Opines Tranberg, “In the end I think what led Agnes to say yes was it was a good deal: $5000 for the pilot, which would take maybe a week or so to shoot. I don’t believe she thought it would be picked up and she was a bit surprised when it was, but she’d signed a contract to do a series if one resulted. That said, she came to like the show very much and the income and fame it gave her. At the same time, she knew she didn’t want to appear each week, so she signed a contract which allowed her to only appear in about eight out of every thirteen episodes so she would have time to rest or work on other projects, such as her one-woman shows and guest appearances on other television shows or even an occasional movie.”

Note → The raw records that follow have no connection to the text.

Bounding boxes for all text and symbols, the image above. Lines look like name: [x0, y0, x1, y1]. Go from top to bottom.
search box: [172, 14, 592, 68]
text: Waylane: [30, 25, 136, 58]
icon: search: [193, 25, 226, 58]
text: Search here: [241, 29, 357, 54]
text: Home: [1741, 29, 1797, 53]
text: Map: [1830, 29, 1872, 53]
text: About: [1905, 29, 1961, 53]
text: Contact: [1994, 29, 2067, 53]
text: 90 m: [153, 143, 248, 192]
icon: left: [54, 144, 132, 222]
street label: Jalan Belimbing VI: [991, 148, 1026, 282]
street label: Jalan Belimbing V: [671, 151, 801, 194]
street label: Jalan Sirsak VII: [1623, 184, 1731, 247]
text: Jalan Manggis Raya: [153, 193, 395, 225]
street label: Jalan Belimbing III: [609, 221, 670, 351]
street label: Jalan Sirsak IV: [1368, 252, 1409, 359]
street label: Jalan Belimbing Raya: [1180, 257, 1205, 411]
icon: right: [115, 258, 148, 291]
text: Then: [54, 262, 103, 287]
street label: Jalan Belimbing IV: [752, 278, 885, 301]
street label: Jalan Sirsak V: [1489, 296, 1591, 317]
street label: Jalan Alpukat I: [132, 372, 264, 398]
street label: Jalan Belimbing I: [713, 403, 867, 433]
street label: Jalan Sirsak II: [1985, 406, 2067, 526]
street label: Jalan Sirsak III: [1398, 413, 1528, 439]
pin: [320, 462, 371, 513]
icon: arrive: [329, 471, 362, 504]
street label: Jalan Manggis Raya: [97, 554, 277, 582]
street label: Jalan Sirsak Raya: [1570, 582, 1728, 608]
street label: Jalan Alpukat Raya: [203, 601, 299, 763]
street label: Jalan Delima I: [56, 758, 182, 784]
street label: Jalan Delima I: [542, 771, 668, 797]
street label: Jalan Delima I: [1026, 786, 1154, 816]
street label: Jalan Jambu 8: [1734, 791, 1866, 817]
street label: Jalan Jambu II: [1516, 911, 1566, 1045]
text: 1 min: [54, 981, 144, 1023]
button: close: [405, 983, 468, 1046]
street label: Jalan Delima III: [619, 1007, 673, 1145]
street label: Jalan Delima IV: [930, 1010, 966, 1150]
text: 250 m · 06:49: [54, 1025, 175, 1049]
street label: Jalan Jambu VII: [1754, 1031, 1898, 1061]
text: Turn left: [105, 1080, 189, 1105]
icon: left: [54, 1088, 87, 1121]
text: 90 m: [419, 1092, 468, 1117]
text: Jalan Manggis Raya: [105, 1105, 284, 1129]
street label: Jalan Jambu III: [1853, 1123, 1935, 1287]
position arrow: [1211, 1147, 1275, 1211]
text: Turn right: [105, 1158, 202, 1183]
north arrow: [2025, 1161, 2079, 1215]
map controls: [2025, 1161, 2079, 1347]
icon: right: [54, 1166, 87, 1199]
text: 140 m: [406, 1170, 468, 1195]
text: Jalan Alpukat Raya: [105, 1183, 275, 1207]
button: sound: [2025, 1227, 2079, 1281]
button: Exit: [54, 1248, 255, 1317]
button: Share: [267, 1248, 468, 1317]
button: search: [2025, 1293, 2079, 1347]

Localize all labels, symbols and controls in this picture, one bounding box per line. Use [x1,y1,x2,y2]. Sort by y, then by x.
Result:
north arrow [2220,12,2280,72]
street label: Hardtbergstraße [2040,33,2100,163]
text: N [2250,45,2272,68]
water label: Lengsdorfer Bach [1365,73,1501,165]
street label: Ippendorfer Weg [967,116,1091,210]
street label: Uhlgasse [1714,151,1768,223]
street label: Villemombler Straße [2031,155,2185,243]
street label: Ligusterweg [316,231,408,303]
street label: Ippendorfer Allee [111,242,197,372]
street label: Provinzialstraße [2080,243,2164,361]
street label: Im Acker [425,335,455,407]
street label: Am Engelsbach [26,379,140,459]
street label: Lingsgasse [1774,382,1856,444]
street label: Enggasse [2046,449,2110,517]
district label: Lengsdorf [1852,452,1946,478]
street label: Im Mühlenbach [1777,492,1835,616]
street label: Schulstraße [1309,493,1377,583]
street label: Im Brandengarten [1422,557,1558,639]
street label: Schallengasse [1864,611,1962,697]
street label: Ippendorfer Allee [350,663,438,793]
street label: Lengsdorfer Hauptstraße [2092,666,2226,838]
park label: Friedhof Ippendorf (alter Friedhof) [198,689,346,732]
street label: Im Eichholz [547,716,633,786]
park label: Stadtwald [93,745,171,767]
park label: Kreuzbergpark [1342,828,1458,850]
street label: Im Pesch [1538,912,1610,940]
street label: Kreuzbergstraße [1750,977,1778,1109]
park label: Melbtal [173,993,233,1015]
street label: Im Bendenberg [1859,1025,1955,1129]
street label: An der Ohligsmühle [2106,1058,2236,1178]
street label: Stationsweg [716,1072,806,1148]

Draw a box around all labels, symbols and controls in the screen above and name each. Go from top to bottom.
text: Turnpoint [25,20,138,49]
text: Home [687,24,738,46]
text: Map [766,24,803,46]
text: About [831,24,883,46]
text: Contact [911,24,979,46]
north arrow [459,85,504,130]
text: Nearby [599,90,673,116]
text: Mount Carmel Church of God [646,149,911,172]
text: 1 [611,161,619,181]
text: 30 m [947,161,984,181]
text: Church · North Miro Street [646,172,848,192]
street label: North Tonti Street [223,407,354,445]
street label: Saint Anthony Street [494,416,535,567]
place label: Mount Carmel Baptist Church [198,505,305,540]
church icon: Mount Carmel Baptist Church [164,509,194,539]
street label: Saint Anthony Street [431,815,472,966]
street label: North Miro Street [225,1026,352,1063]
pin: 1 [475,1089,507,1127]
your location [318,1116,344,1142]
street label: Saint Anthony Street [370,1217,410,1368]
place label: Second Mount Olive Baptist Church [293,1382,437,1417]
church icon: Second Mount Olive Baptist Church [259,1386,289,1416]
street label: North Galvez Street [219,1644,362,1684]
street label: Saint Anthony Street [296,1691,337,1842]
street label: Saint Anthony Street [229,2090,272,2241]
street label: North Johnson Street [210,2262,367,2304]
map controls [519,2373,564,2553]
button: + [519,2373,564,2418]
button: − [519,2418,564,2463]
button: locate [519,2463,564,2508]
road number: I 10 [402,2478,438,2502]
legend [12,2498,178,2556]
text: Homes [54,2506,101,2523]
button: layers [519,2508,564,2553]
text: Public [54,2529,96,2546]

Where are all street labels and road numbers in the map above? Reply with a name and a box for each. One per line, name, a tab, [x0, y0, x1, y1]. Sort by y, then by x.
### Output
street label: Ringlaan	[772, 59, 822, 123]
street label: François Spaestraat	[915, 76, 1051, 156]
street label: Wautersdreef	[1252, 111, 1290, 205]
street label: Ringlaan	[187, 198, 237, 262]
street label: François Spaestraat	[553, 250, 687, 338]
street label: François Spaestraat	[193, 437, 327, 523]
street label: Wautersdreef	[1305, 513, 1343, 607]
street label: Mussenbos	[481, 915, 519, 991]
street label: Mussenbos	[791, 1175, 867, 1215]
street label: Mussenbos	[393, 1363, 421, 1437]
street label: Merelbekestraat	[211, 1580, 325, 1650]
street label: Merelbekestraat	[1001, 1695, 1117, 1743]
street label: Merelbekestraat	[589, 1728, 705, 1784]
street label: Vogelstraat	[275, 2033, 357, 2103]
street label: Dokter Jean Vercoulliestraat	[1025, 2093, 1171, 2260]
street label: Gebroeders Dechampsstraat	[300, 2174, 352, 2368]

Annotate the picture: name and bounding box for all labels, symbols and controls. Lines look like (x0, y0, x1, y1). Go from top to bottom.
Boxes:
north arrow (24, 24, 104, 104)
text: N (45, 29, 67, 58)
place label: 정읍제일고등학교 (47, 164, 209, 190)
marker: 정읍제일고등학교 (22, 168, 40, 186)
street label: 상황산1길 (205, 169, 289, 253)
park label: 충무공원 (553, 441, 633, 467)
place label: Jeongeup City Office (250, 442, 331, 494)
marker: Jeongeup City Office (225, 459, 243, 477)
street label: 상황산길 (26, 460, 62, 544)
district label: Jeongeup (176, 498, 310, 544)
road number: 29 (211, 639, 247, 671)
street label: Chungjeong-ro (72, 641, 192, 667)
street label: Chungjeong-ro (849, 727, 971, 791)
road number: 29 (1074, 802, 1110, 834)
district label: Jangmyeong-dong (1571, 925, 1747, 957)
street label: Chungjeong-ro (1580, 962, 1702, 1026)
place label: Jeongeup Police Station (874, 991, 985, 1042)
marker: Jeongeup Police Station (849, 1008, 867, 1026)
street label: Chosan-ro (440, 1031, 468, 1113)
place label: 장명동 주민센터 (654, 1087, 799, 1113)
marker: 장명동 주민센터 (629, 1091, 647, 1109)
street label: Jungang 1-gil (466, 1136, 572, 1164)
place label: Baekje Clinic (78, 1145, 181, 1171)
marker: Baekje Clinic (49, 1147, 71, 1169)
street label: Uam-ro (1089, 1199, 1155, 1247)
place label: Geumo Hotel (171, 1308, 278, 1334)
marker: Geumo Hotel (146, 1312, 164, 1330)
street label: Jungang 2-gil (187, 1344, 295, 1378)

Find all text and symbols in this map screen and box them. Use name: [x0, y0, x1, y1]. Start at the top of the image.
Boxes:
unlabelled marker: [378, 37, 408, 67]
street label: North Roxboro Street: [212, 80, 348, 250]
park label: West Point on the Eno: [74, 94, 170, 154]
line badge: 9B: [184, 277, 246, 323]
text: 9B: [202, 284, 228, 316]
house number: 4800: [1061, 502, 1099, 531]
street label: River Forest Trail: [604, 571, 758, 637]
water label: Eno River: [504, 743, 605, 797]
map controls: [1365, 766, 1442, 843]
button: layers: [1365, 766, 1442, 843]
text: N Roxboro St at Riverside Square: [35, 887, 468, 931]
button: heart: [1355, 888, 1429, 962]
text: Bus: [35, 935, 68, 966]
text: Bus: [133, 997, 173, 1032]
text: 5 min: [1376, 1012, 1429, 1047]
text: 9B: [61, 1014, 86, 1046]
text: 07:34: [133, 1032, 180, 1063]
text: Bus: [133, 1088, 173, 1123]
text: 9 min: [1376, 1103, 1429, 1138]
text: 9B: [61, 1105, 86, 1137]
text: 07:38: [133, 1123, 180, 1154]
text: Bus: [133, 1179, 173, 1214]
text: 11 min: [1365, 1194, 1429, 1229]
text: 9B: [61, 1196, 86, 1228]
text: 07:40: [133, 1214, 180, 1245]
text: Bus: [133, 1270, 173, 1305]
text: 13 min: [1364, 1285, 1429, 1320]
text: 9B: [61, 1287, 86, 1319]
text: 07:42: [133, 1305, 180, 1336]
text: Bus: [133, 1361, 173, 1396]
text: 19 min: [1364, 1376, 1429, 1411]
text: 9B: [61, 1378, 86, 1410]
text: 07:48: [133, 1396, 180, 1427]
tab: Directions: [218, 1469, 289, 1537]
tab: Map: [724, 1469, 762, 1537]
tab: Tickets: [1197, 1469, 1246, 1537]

That iconic role came to an end with the demise of the series in 1972, but Agnes didn’t shed much in the way of tears when it was time to move on, never realizing how little time she actually had left. After the show, she reprised her role from Don Juan in Hell for a Broadway run and then tour, supplied the voice of Mother Goose in the animated film Charlotte’s Web, and was back on Broadway in 1973 for an adaptation of the film Gigi. Unfortunately, she fell ill during that production and was replaced by Arlene Francis.
“She was suffering from terminal cancer,” says Charles. “Her great friend, Debbie Reynolds, told me that Agnes told her that she would beat it and she put herself ‘in God’s hands.’ Finally, she was admitted to the Mayo Clinic Hospital in Rochester, Minnesota in early April 1974. She declined rapidly in the next three weeks. Five days before she died, she spoke with Debbie Reynolds for the final time. She finally had given up and told Debbie, ‘It’s over. I’m dying. Please pray for me.’ She died on April 30, 1974, at age 73 in the arms of her mother, Mollie. By the way, her mother would live to be 106, dying in 1990 — outliving Agnes by 16 years.”